No. It’s because Loving isn’t about substantive due process. Not chiefly, at least. From Earl Warren’s majority opinion:
There can be no question but that Virginia’s miscegenation statutes rest solely upon distinctions drawn according to race. The statutes proscribe generally accepted conduct if engaged in by members of different races. Over the years, this Court has consistently repudiated ‘(d)istinctions between citizens solely because of their ancestry’ as being ‘odious to a free people whose institutions are founded upon the doctrine of equality.’ Hirabayashi v. United States, 320 U.S. 81, 100, 63 S.Ct. 1375, 1385, 87 L.Ed. 1774 (1943). At the very least, the Equal Protection Clause demands that racial classifications, especially suspect in criminal statutes, be subjected to the ‘most rigid scrutiny,’ Korematsu v.

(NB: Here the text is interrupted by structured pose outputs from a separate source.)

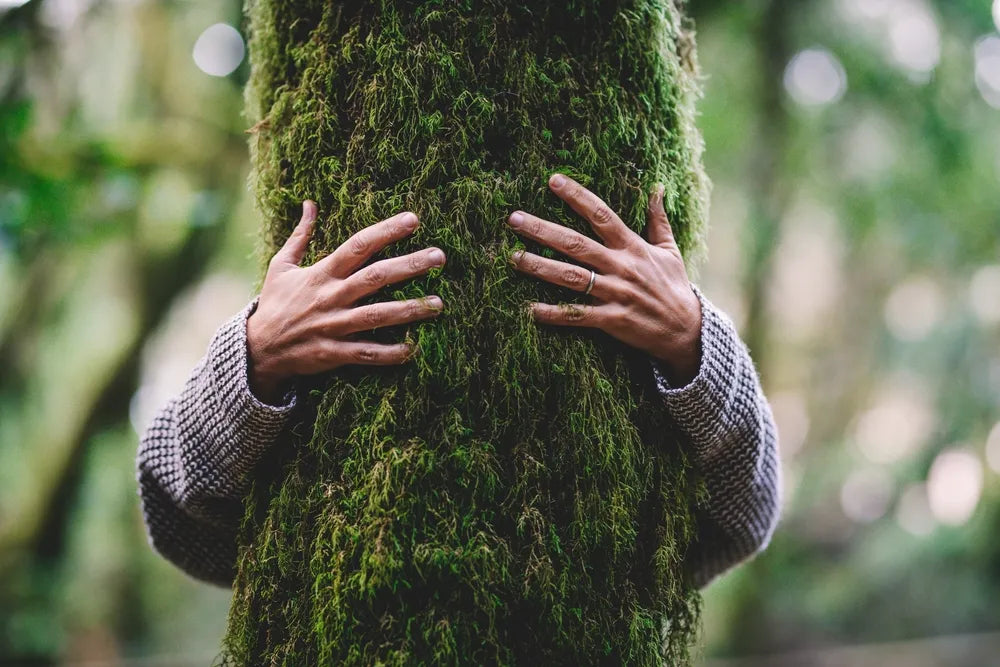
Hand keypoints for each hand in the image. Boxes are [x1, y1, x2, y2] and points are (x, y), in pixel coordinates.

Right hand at [246, 201, 445, 402]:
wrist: (258, 349)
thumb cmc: (275, 304)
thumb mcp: (282, 266)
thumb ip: (300, 235)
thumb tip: (309, 203)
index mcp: (322, 274)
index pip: (358, 246)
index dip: (385, 232)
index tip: (413, 220)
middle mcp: (331, 297)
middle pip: (376, 277)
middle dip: (409, 265)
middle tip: (440, 256)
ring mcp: (334, 326)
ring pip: (377, 316)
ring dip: (409, 309)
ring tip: (438, 303)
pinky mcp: (333, 353)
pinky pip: (366, 353)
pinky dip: (389, 353)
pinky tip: (413, 349)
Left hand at [506, 174, 701, 386]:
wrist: (686, 330)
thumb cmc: (674, 287)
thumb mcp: (669, 250)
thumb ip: (658, 219)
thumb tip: (656, 187)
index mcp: (633, 247)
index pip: (601, 215)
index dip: (577, 196)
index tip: (553, 180)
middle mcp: (621, 267)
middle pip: (576, 244)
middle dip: (543, 230)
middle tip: (514, 219)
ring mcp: (616, 294)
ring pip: (572, 278)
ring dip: (540, 267)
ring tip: (514, 257)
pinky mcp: (612, 320)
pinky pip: (578, 315)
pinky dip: (555, 313)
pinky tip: (530, 309)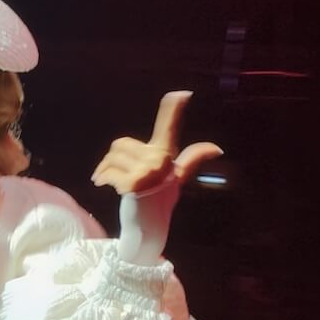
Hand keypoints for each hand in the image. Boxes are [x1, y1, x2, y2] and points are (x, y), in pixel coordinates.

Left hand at [92, 91, 223, 196]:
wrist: (147, 226)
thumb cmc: (159, 199)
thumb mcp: (176, 176)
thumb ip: (192, 158)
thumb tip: (217, 148)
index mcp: (167, 155)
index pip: (170, 126)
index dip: (174, 109)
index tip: (182, 93)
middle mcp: (159, 160)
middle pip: (121, 144)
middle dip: (113, 158)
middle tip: (115, 173)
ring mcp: (147, 172)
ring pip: (112, 156)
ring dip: (105, 168)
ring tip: (110, 179)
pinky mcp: (132, 184)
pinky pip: (108, 172)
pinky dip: (102, 178)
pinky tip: (103, 185)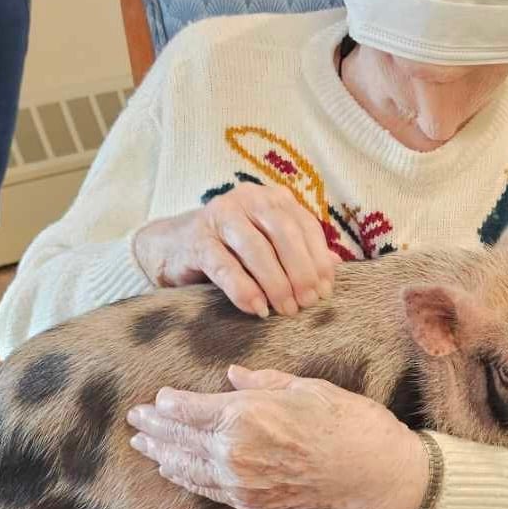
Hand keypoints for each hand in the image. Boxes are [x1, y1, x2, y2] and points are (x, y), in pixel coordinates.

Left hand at [126, 366, 428, 508]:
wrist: (372, 474)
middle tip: (134, 418)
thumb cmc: (346, 422)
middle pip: (180, 438)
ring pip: (186, 467)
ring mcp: (240, 482)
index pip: (188, 409)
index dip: (167, 404)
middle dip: (154, 428)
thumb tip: (232, 376)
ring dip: (161, 454)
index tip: (157, 397)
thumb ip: (261, 382)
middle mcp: (234, 452)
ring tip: (142, 444)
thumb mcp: (304, 387)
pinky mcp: (250, 502)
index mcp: (245, 415)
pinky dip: (184, 477)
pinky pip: (205, 489)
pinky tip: (173, 470)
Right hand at [132, 184, 337, 316]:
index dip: (318, 260)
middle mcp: (248, 199)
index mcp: (272, 198)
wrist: (173, 246)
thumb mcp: (268, 243)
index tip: (325, 292)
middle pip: (283, 233)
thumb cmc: (230, 247)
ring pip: (256, 249)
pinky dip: (244, 290)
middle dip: (300, 271)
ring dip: (275, 283)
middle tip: (307, 303)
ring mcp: (220, 217)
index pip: (305, 226)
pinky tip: (257, 308)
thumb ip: (299, 250)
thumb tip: (334, 267)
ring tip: (285, 310)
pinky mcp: (197, 240)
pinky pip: (225, 266)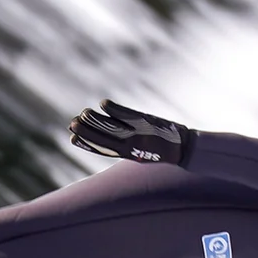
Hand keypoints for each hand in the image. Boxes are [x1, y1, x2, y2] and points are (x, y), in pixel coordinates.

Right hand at [68, 99, 194, 165]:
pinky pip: (126, 114)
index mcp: (128, 154)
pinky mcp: (146, 122)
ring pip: (111, 127)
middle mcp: (131, 145)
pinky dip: (113, 109)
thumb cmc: (162, 150)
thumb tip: (108, 143)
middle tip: (72, 123)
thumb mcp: (142, 153)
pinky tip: (102, 103)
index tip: (72, 138)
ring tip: (83, 113)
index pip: (103, 149)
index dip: (87, 144)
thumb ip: (126, 148)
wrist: (185, 149)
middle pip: (103, 138)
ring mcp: (138, 133)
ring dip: (95, 120)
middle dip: (86, 131)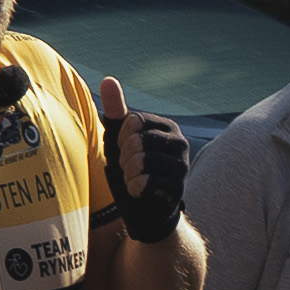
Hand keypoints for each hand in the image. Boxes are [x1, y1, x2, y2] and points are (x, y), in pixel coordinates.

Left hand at [119, 97, 193, 237]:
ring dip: (128, 175)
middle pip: (135, 141)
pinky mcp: (178, 188)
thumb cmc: (131, 170)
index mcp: (167, 127)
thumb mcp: (119, 140)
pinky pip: (145, 182)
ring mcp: (181, 166)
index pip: (132, 121)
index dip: (120, 138)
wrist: (144, 210)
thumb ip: (116, 111)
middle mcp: (180, 143)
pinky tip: (140, 192)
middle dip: (124, 158)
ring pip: (140, 162)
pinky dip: (134, 189)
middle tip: (130, 169)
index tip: (125, 150)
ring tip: (135, 180)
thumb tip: (108, 79)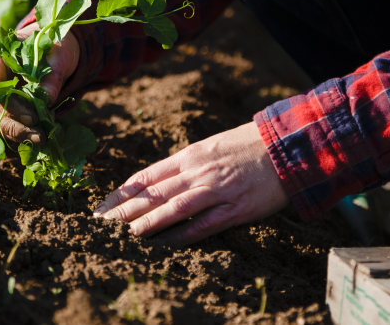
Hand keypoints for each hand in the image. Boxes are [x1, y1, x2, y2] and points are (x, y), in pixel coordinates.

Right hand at [0, 23, 79, 144]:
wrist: (55, 51)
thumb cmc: (54, 46)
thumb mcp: (59, 54)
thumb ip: (52, 75)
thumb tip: (46, 99)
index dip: (7, 101)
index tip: (30, 117)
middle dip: (15, 122)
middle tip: (38, 133)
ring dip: (17, 131)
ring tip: (41, 138)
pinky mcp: (4, 105)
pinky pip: (4, 122)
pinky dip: (19, 132)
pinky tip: (36, 138)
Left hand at [93, 122, 288, 246]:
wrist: (287, 144)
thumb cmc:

United States, 323 U.S. 214, 216, 65 S.Ct. 193, 194, 89 L.Ed. 194 (1944), and, if they are ever to be upheld, they must be shown to be necessary to the accomplishment of some permissible state objective, independent of the racial discrimination which it was the object of the Fourteenth Amendment to eliminate. Indeed, two members of this Court have already stated that they ‘cannot conceive of a valid legislative purpose * * * which makes the color of a person’s skin the test of whether his conduct is a criminal offense.’ McLaughlin v. Florida, supra, 379 U.S. at 198, 85 S.Ct. at 292, (Stewart, J., joined by Douglas, J., concurring).
There is patently no legitimate overriding purpose independent of invidious racial discrimination which justifies this classification. The fact that Virginia prohibits only interracial marriages involving white persons demonstrates that the racial classifications must stand on their own justification, as measures designed to maintain White Supremacy. We have consistently denied the constitutionality of measures which restrict the rights of citizens on account of race. There can be no doubt that restricting the freedom to marry solely because of racial classifications violates the central meaning of the Equal Protection Clause.

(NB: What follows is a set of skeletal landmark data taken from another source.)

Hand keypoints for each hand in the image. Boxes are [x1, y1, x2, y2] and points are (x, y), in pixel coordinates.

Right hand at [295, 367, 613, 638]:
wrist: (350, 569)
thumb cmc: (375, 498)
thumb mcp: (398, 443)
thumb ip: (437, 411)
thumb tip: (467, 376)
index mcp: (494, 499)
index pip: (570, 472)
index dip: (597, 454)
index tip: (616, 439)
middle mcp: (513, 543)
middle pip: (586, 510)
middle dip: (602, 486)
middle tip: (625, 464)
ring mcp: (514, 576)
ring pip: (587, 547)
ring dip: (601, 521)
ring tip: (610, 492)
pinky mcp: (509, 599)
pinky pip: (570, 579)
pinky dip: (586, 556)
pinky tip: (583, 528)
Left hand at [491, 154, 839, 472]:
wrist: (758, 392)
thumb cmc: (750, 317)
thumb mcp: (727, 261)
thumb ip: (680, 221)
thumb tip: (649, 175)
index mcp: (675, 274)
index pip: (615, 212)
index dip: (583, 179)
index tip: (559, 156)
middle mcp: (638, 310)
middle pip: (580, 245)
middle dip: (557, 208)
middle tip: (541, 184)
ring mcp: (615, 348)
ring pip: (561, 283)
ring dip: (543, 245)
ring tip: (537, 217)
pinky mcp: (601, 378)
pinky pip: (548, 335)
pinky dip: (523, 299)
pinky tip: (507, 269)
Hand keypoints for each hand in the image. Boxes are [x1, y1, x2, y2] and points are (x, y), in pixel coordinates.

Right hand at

It’s an equal protection case, and not just an equal protection case but one that bears on the core concern of the Equal Protection Clause, racial discrimination. Warren does go on to say that freedom to marry is also a substantive due process right that can’t be abridged by the states, but marriage is a right so basic that even Thomas’s narrow originalist view of unwritten rights protected by the Constitution would assuredly include it. Remember, Alito’s majority opinion in Dobbs never said there’s no such thing as unwritten rights. It said that, to enjoy constitutional protection, an unwritten right needs to be deeply rooted in the country’s history and tradition and an essential part of “ordered liberty.” Marriage obviously qualifies; in Loving, in fact, Warren described it as “one of the ‘basic civil rights of man,’ fundamental to our very existence and survival.”
If you laid the question squarely before Clarence Thomas whether marriage of any kind is protected by the Constitution, the most discouraging answer you might plausibly get is “Of course it is. But it’s the Privileges or Immunities Clause that protects it, not the Due Process Clause.”
That’s why he didn’t mention it in his Dobbs concurrence, not because he’s a hack who molds his constitutional jurisprudence for his own benefit. And Nadler probably knows that. He’s not stupid, he just thinks his audience is.